Exercise instructions:
Locate each line in the material below that contains the string "防止数据泄露", matching case, and copy those lines out in full.

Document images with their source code
=== Section Start ===
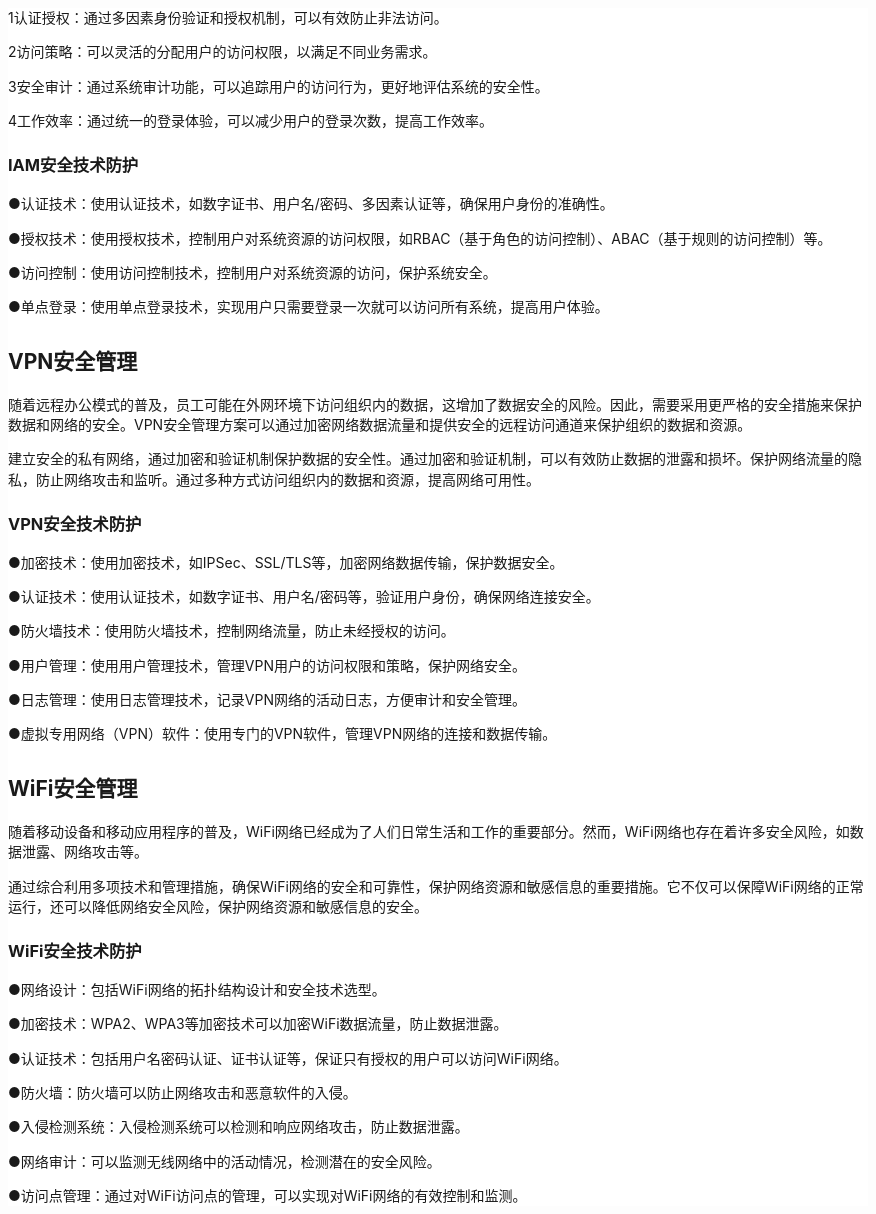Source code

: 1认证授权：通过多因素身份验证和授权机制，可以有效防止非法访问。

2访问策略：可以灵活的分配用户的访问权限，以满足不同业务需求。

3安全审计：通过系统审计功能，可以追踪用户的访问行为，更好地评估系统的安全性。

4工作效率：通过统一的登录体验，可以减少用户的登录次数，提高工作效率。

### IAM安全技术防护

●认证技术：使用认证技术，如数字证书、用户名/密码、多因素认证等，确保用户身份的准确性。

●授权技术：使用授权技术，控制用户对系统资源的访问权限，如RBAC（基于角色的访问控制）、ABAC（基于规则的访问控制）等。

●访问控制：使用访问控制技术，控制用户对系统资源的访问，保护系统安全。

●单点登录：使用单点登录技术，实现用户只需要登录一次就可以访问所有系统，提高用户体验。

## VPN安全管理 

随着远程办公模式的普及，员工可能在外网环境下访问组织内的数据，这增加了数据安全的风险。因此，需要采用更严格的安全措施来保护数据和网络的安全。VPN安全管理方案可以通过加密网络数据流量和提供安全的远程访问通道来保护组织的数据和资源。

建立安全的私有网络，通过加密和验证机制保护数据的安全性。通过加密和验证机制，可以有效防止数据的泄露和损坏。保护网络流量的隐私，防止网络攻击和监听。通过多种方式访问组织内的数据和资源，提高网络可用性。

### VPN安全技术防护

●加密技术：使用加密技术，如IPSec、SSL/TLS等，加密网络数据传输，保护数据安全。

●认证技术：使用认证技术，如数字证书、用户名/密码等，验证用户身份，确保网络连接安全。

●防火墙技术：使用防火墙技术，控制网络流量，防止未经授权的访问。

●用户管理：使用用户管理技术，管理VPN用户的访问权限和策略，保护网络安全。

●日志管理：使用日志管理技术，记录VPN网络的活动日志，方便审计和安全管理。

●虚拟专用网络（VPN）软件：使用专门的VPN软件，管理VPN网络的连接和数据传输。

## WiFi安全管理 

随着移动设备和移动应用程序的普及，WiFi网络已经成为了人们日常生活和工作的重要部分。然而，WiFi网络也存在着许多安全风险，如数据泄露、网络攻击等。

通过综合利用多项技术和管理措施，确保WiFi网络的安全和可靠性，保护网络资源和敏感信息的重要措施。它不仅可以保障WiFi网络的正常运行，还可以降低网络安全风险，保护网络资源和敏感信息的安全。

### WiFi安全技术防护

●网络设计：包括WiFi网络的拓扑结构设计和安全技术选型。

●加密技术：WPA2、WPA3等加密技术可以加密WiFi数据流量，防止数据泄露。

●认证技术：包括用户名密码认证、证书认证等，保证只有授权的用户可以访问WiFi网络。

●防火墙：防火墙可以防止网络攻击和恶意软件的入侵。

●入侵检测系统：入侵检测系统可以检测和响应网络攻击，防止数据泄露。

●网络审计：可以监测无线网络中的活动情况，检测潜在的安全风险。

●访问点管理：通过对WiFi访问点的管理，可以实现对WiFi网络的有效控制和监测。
=== Section End ===
Exercise answer:
●加密技术：WPA2、WPA3等加密技术可以加密WiFi数据流量，防止数据泄露。
●入侵检测系统：入侵检测系统可以检测和响应网络攻击，防止数据泄露。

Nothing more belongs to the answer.